● **EXERCISE**:
Give back an exact copy of the lines in the records below, from the line that has "right back paw: (310, 480)" through the line that has "right shoulder: (528, 330)", and nothing besides.

*** Opening of SOURCE DATA ***

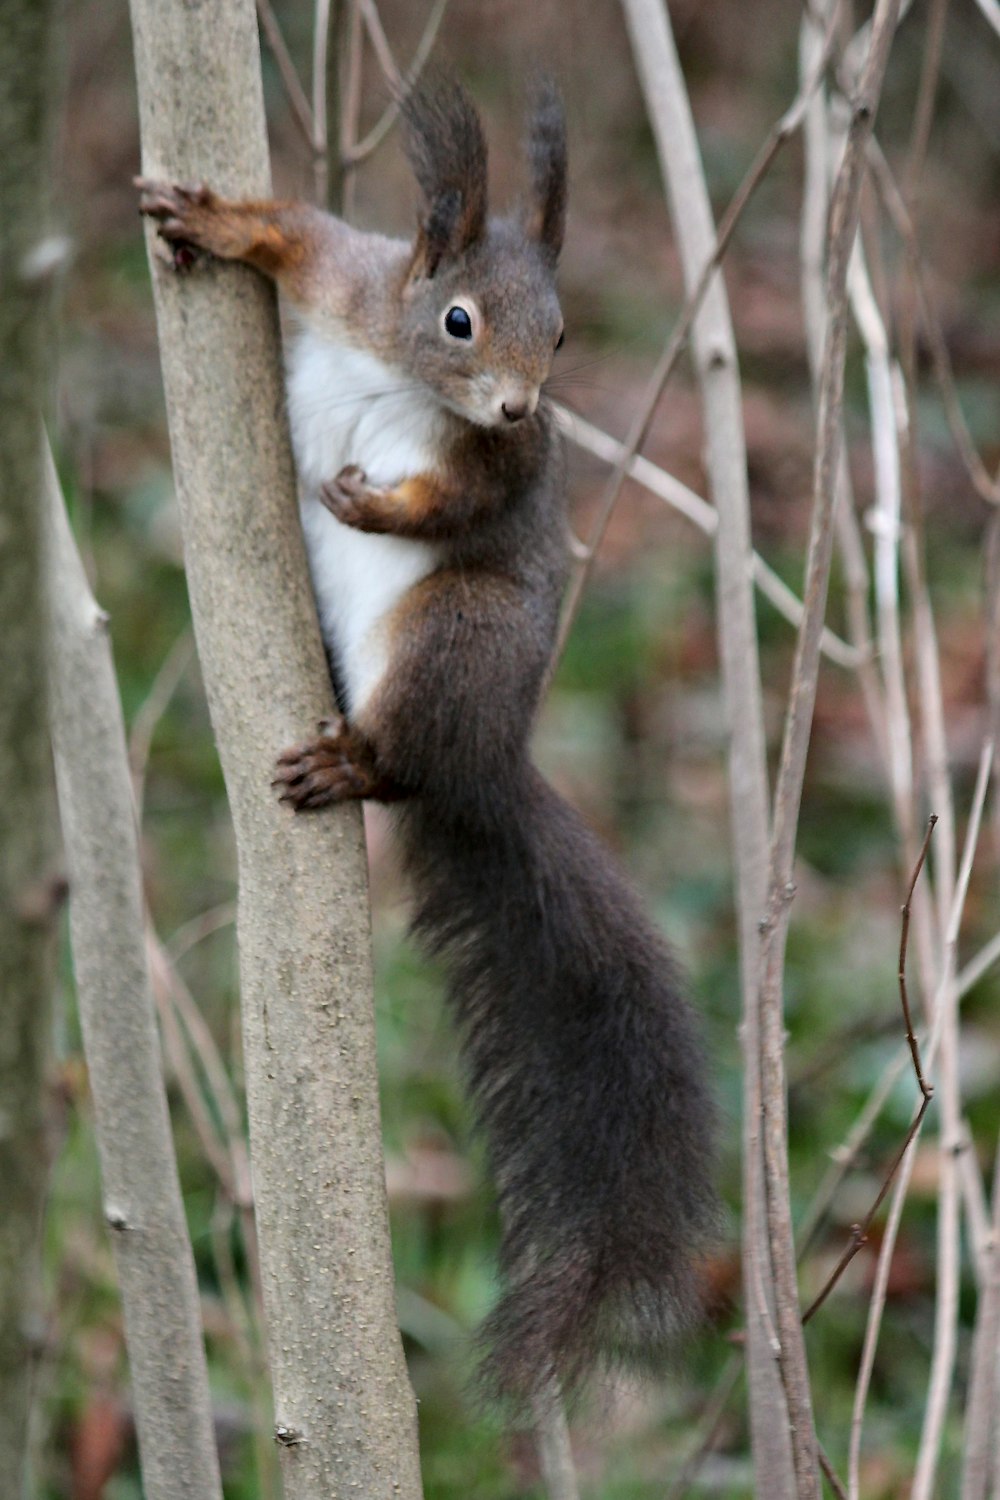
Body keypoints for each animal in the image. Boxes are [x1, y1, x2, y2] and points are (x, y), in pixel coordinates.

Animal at [138, 79, 719, 1392]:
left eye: (560, 334)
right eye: (457, 318)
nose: (516, 401)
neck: (410, 383)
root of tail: (490, 761)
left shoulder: (505, 466)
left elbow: (464, 498)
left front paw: (376, 502)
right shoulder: (350, 283)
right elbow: (295, 235)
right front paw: (214, 219)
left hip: (456, 636)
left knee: (403, 763)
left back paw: (351, 759)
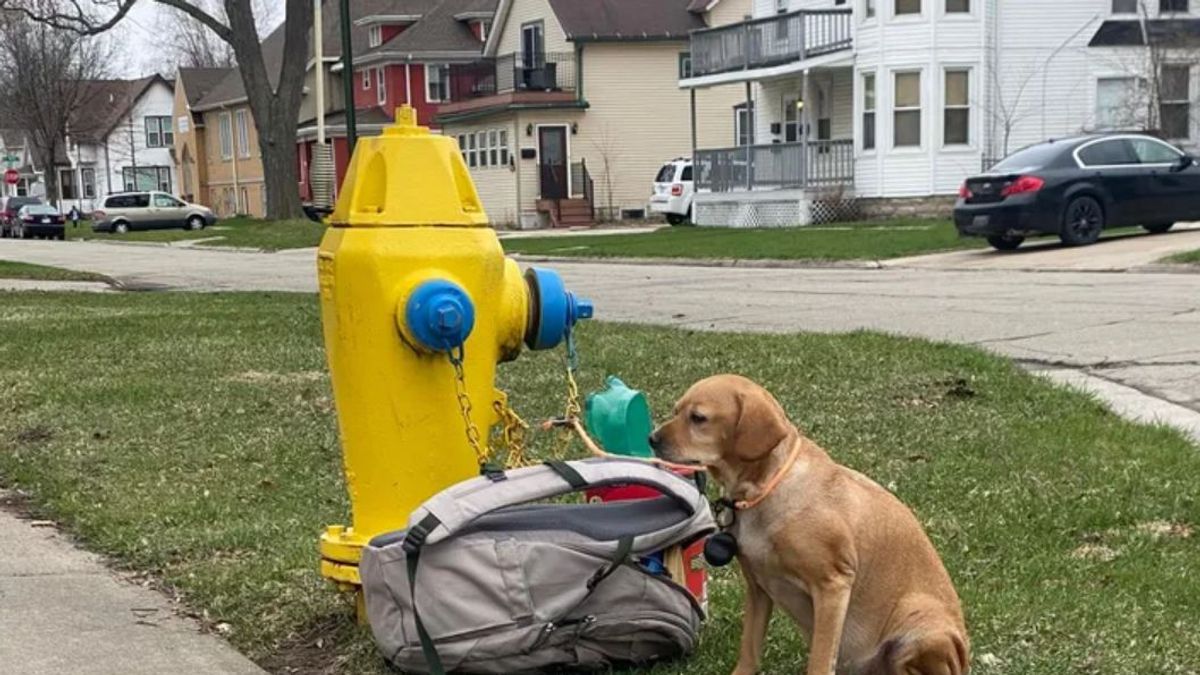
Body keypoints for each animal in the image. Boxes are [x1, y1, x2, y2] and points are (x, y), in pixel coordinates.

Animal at [652, 372, 969, 672]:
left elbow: (820, 660)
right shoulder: (757, 587)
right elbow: (749, 650)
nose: (652, 439)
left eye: (698, 418)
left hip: (919, 621)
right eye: (676, 410)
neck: (764, 490)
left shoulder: (833, 585)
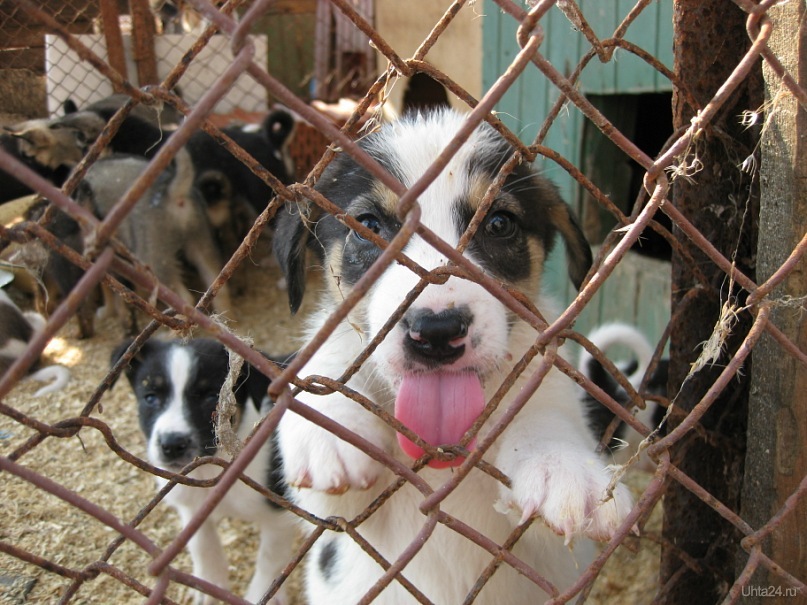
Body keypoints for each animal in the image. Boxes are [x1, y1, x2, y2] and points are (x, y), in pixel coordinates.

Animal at [109, 338, 294, 604]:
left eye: (211, 397)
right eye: (150, 398)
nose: (172, 444)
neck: (211, 471)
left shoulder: (278, 512)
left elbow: (271, 558)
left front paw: (263, 593)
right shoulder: (191, 506)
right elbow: (202, 546)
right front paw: (210, 586)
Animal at [274, 109, 636, 604]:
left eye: (499, 224)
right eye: (368, 225)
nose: (437, 332)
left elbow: (545, 417)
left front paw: (563, 467)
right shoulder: (337, 513)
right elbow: (331, 357)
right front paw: (331, 419)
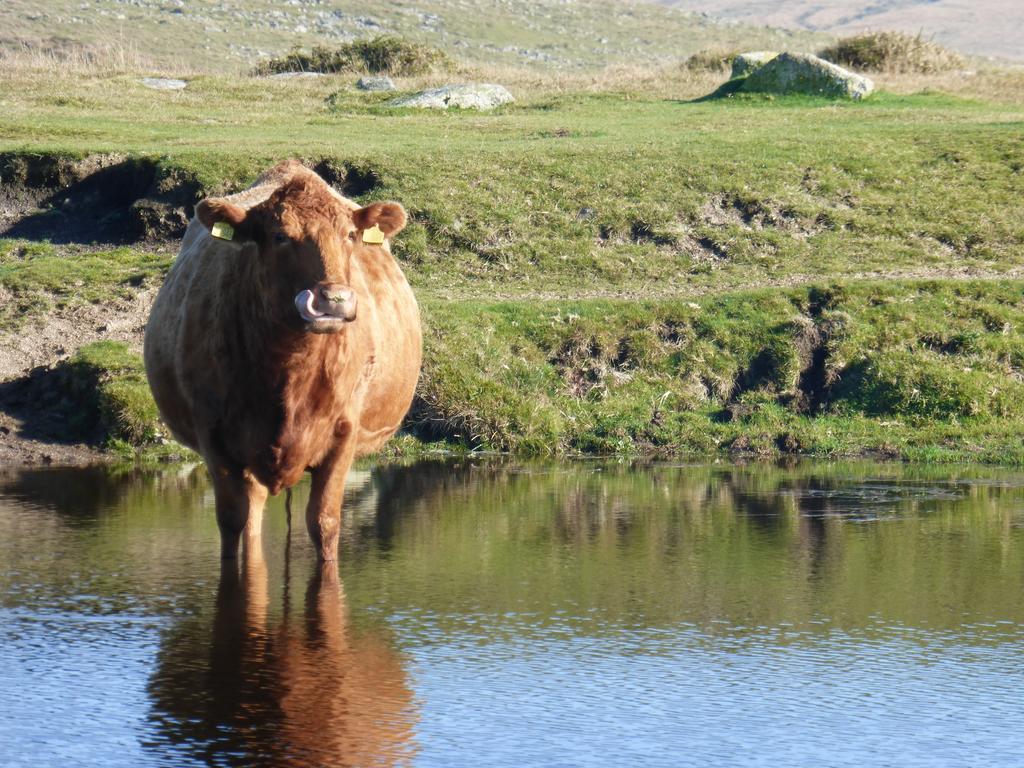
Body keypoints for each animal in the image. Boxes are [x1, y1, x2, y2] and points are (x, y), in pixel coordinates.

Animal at [142, 160, 421, 561]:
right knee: (251, 518)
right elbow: (232, 519)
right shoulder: (213, 435)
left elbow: (324, 522)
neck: (290, 370)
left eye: (350, 235)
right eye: (279, 236)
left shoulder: (344, 432)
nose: (333, 299)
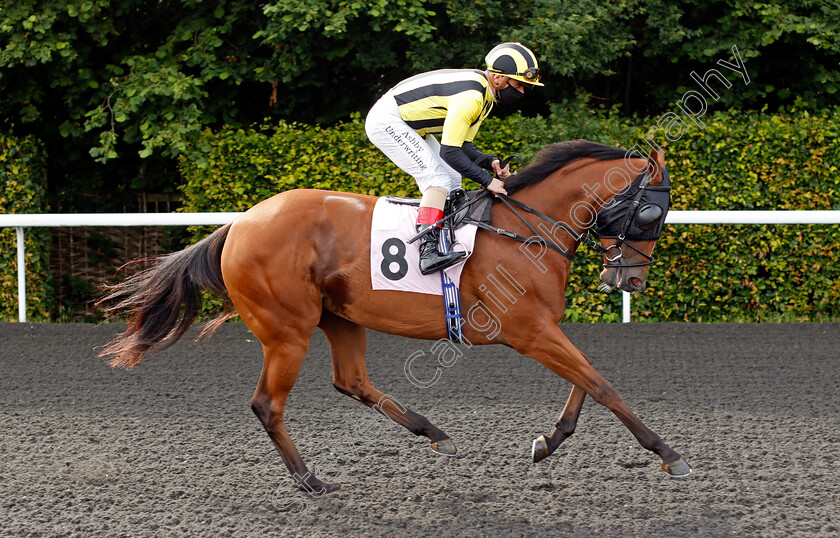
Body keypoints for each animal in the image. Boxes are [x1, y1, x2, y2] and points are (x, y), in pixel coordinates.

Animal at [98, 137, 692, 490]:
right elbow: (602, 385)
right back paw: (310, 480)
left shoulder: (543, 327)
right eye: (652, 212)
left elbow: (587, 383)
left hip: (340, 317)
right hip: (288, 330)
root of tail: (240, 223)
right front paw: (667, 452)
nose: (631, 281)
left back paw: (434, 433)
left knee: (352, 381)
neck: (526, 228)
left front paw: (548, 442)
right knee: (268, 404)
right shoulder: (528, 330)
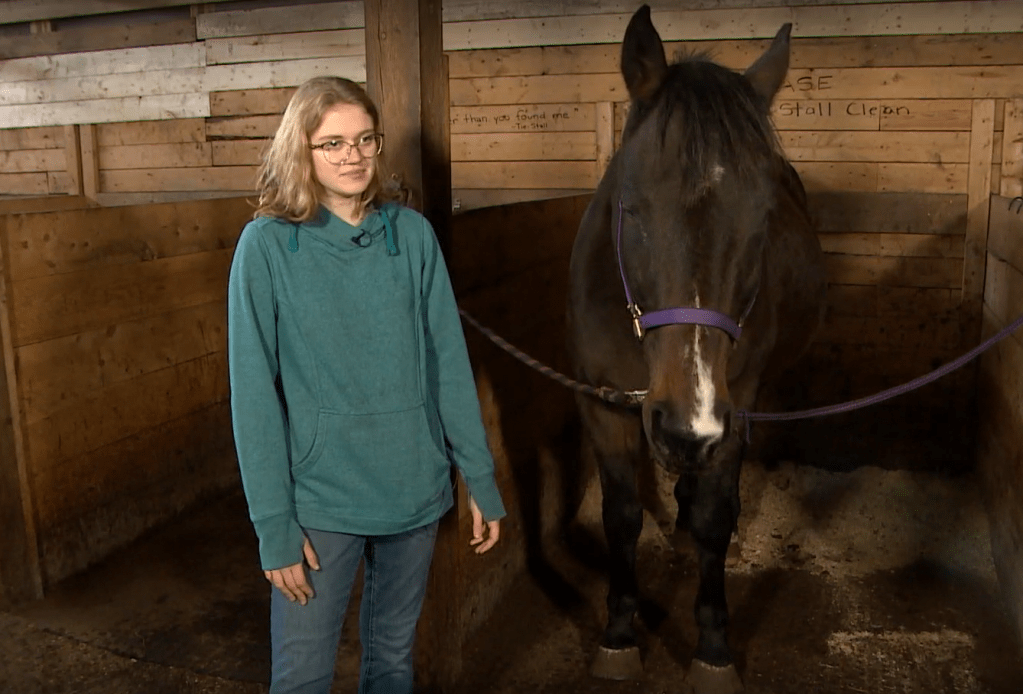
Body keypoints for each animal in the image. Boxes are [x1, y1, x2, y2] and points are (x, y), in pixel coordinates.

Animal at [568, 6, 830, 694]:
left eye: (763, 221)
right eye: (630, 207)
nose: (688, 426)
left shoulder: (730, 408)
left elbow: (715, 516)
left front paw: (713, 647)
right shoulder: (602, 403)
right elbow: (622, 516)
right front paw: (620, 634)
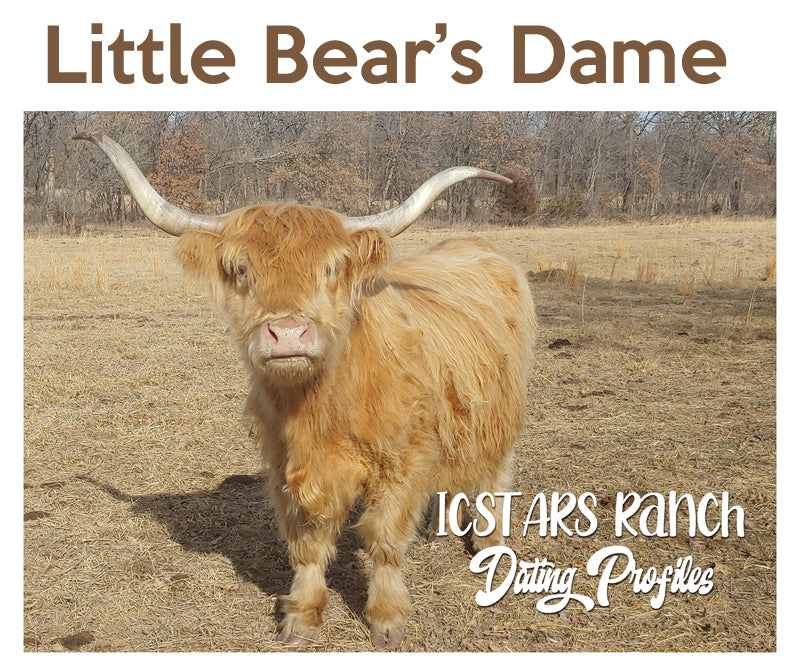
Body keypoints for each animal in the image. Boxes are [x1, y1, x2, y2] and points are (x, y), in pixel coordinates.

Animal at [74, 132, 537, 650]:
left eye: (331, 268)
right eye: (241, 269)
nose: (289, 334)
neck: (321, 409)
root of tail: (474, 243)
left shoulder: (404, 461)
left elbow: (384, 540)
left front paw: (387, 619)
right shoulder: (285, 463)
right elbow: (307, 543)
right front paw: (303, 615)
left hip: (501, 416)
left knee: (495, 473)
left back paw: (489, 541)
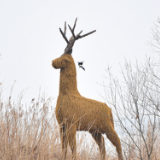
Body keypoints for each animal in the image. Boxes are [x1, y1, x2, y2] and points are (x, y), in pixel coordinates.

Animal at [52, 18, 123, 159]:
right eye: (61, 54)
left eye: (65, 58)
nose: (53, 62)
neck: (66, 93)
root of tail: (110, 110)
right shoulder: (62, 124)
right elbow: (64, 148)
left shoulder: (71, 123)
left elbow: (73, 147)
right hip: (95, 130)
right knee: (102, 146)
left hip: (107, 127)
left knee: (117, 142)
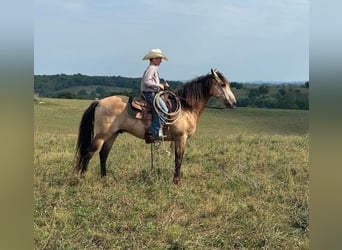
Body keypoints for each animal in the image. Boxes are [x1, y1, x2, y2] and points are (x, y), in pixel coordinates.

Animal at [74, 69, 236, 185]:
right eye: (222, 84)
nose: (233, 103)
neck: (186, 107)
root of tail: (99, 102)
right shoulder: (181, 138)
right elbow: (178, 159)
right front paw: (176, 182)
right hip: (101, 135)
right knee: (89, 153)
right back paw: (82, 179)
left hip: (112, 134)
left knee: (103, 154)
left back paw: (104, 179)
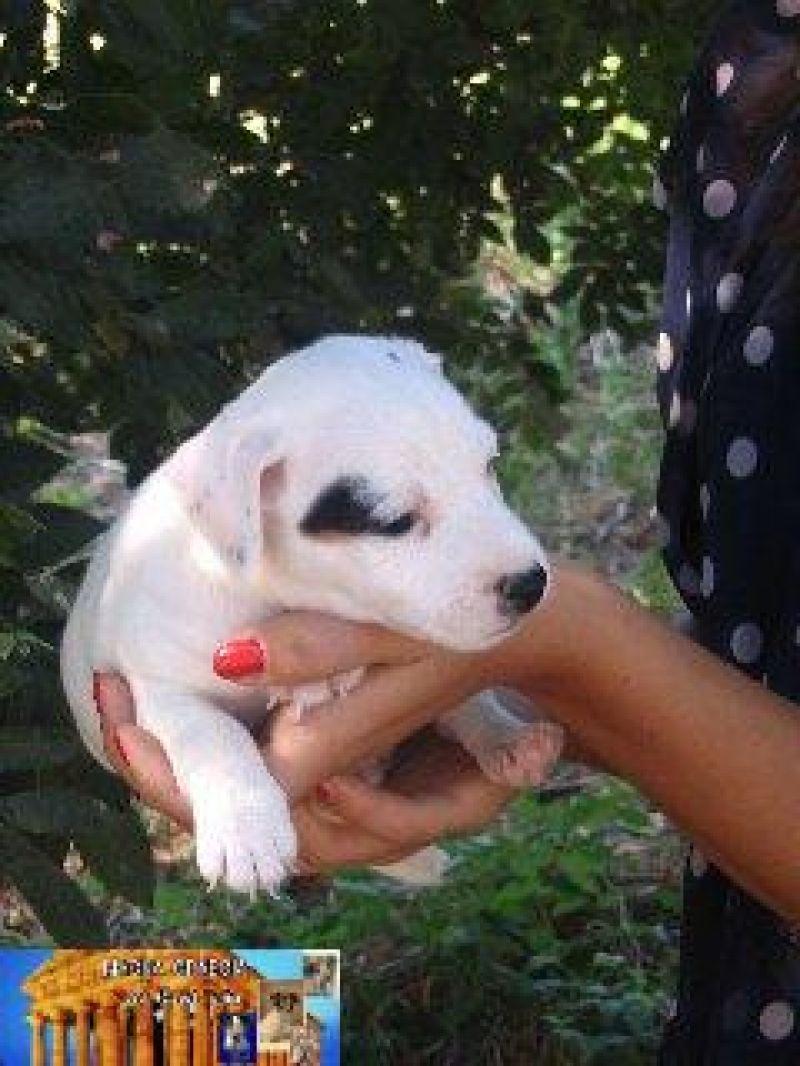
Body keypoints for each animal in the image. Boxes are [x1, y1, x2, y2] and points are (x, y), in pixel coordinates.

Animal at [61, 336, 563, 895]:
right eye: (397, 522)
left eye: (489, 465)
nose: (531, 584)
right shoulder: (162, 687)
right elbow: (212, 733)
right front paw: (246, 829)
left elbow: (458, 697)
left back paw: (507, 741)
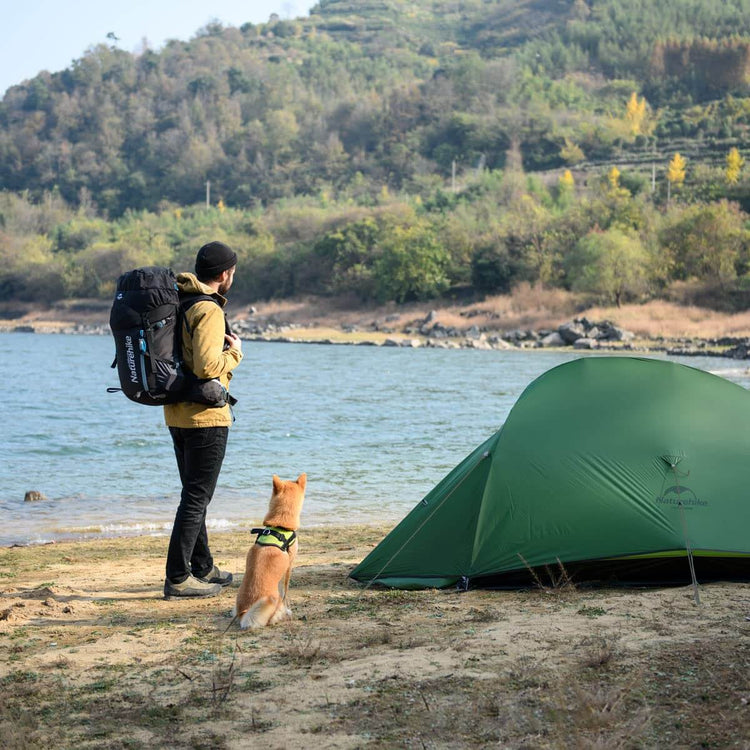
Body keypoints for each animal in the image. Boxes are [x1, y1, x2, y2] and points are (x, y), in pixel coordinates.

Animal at [234, 476, 306, 628]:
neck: (279, 527)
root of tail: (245, 614)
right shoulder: (289, 566)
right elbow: (285, 591)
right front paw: (288, 607)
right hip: (274, 602)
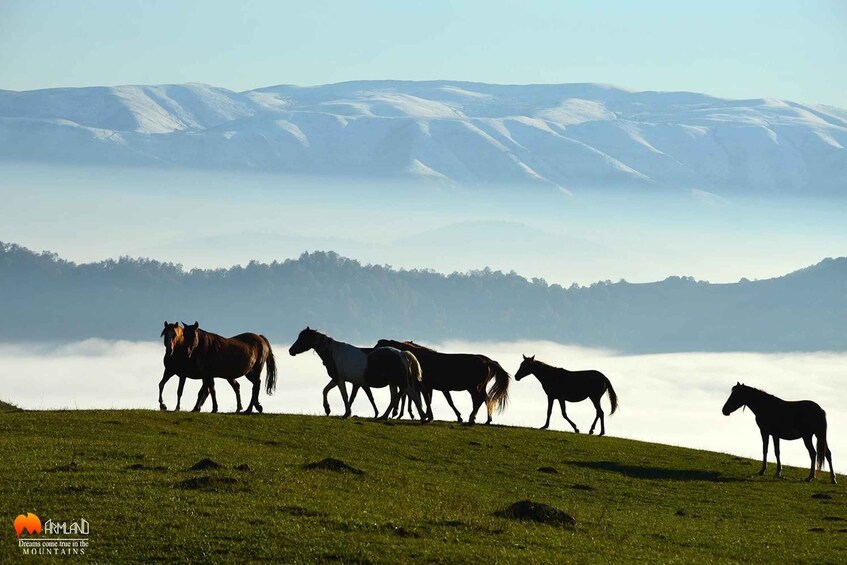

*** Close of SOURCE DATA ***

● **TASK ANSWER**:
right back paw: (310, 480)
left shoulder: (543, 327)
right eye: (652, 212)
left elbow: (587, 383)
left hip: (340, 317)
right hip: (288, 330)
root of tail: (240, 223)
right front paw: (667, 452)
nose: (631, 281)
left back paw: (434, 433)
left knee: (352, 381)
neck: (526, 228)
left front paw: (548, 442)
right knee: (268, 404)
right shoulder: (528, 330)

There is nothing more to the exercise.